Specifically, patients receiving 100 mg every 12 weeks saw a 56% reduction in asthma attacks, while those on a 400 mg dose every 24 weeks experienced a 39% reduction. These results are particularly impressive because they suggest that verekitug can provide robust protection against dangerous asthma flares with much less frequent dosing than many currently available biologics, which often require injections every two to four weeks.

In addition to preventing exacerbations, the VALIANT study showed that verekitug led to substantial improvements in lung function and markers of airway inflammation. Patients in the treatment arms experienced an increase in their forced expiratory volume (FEV1), a key measure of how much air a person can exhale, with gains of up to 139 mL over placebo at week 60. 

The trial also observed a significant drop in fractional exhaled nitric oxide (FeNO) levels, indicating a potent suppression of the underlying inflammation that drives severe asthma symptoms. The safety profile of the drug remained consistent with earlier, smaller studies, with no new safety concerns reported among the 478 participants. 
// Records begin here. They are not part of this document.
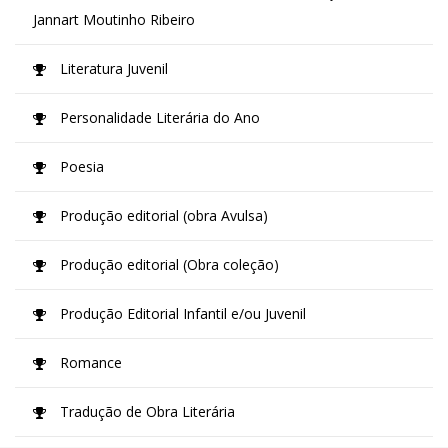
Jannart Moutinho Ribeiro
Literatura Juvenil
Personalidade Literária do Ano
Poesia
Produção editorial (obra Avulsa)
Produção editorial (Obra coleção)
Produção Editorial Infantil e/ou Juvenil
Romance
Tradução de Obra Literária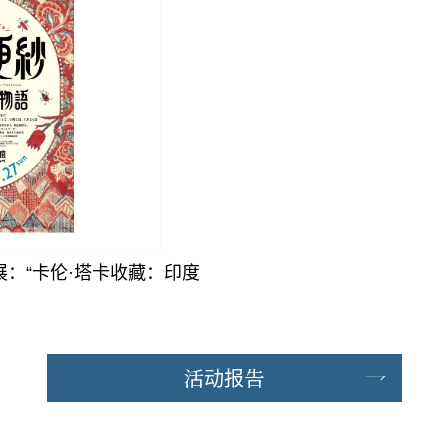
展：“卡伦·塔卡收藏：印度
活动报告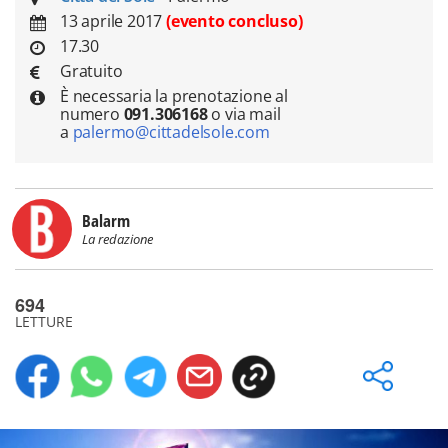
13 aprile 2017
(evento concluso)
17.30
Gratuito
È necessaria la prenotazione al
numero
091.306168
o via mail
a
palermo@cittadelsole.com
Balarm
La redazione
694
LETTURE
Based on these strong Phase 2 outcomes, Upstream Bio has announced plans to rapidly advance verekitug into Phase 3 clinical trials for both severe asthma and chronic rhinosinusitis with nasal polyps (CRSwNP). The potential for a high-efficacy treatment with a “once-every-six-months” dosing option could represent a major shift in how severe respiratory diseases are managed, offering patients greater freedom and better control over their symptoms.